13. A method of manufacturing a timepiece component comprising a structure (2; 13; 21; 28) and at least one element (3; 14; 22; 26) formed of a material different from that of the structure, characterized in that the element is metallic and in that the method comprises a step of forming the structure (2; 13; 21; 28) by micro-fabrication techniques and a further step of electroforming the element (3; 14; 22; 26) in or at the periphery of the structure, so that the final timepiece component comprises the structure and the element.

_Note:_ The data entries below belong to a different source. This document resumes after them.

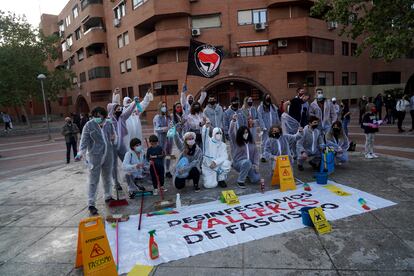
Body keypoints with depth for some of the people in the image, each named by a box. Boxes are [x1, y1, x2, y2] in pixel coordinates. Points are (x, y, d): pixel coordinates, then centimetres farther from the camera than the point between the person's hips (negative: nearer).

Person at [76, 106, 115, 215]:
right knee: (94, 181, -2)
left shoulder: (109, 124, 4)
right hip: (95, 156, -5)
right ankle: (91, 204, 5)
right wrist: (80, 153, -27)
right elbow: (84, 141, -13)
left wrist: (113, 137, -2)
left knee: (107, 178, 18)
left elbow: (113, 135, 21)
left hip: (108, 155, 5)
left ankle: (108, 197, 36)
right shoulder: (89, 125, -10)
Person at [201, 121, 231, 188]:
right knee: (210, 185, -21)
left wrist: (215, 162, -26)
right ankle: (210, 178, 17)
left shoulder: (223, 145, 4)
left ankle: (221, 179, -4)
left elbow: (224, 156, -9)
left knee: (227, 163, -28)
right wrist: (206, 127, -45)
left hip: (218, 165, 3)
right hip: (208, 167, -2)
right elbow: (204, 135, -24)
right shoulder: (208, 141, -2)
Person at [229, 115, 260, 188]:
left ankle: (246, 173, 24)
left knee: (256, 179, -11)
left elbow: (256, 153, 6)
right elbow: (231, 132, -19)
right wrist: (233, 121, -31)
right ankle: (240, 181, -22)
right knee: (247, 162, -38)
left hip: (249, 165, 4)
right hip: (238, 163, -4)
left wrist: (256, 164, -6)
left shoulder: (251, 142, 7)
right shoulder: (236, 141, -4)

14. The method of claim 13, wherein the step of forming the structure is accomplished by using a deep reactive ion etching technique.

15. A method according to claim 13 or 14, characterized in that the structure is made of silicon.

16. A method according to claim 13 or 14, characterized in that the structure is made of diamond, quartz, glass or silicon carbide.

17. A method according to claim 13 or 14, characterized in that the step of electroforming the element comprises depositing the material of the element in a cavity (31; 38; 43; 51) defined at least partly by the structure (30), wherein the cavity is used as a mould.

18. Method according to claim 17, characterized in that the cavity (31) is completely defined by the structure (30).

19. The method of claim 17, wherein the cavity (38; 43; 51) is defined in part by the structure (30) and in part by the photosensitive resin (39; 42; 50).

20. A method as claimed in claim 19, wherein the step of electroforming the element (26) comprises depositing the material of the element in a cavity (43) defined by the structure (28) and a photosensitive resin (42) formed outside the structure (28), so as to form the element (26) on the peripheral surface (27) of the structure (28) after removal of the photosensitive resin (42).

21. Use of a method according to claim 13 or 14 for making a balance (1), said element (3) being placed at the periphery of the structure (2) and being intended to increase the inertia/mass ratio of the balance.

22. Use of the method according to claim 13 or 14 for manufacturing a mass (12; 25) for an automatic winding mechanism, said elements (14; 26) being placed at the periphery of the structure (13; 28) and being intended to increase the unbalance/mass ratio of the mass.

23. A method as claimed in claim 19, characterized in that the step of electroforming the element (22) comprises depositing the material of the element in a cavity (38) of a structure (30) whose central portion comprises a photosensitive resin (39), so that, after removal of the photosensitive resin (39), the element (22) comprising the central hole (23) is formed in the cavity.

24. A method as claimed in claim 23, wherein the cavity (51) extends out of the plane of the structure (30) and is shaped so that, after the step of electroforming the element (22a), it defines a pinion (22b), a cam or a timepiece heart.

25. Use of the method according to claim 23 for manufacturing a timepiece component (20) for being driven onto a support member, using a central aperture (23) of the element (22) for receiving the support member.

26. Use according to claim 25, wherein the clockwork component is a balance or a pendulum.

27. Use according to claim 25, wherein the clock member is a wheel.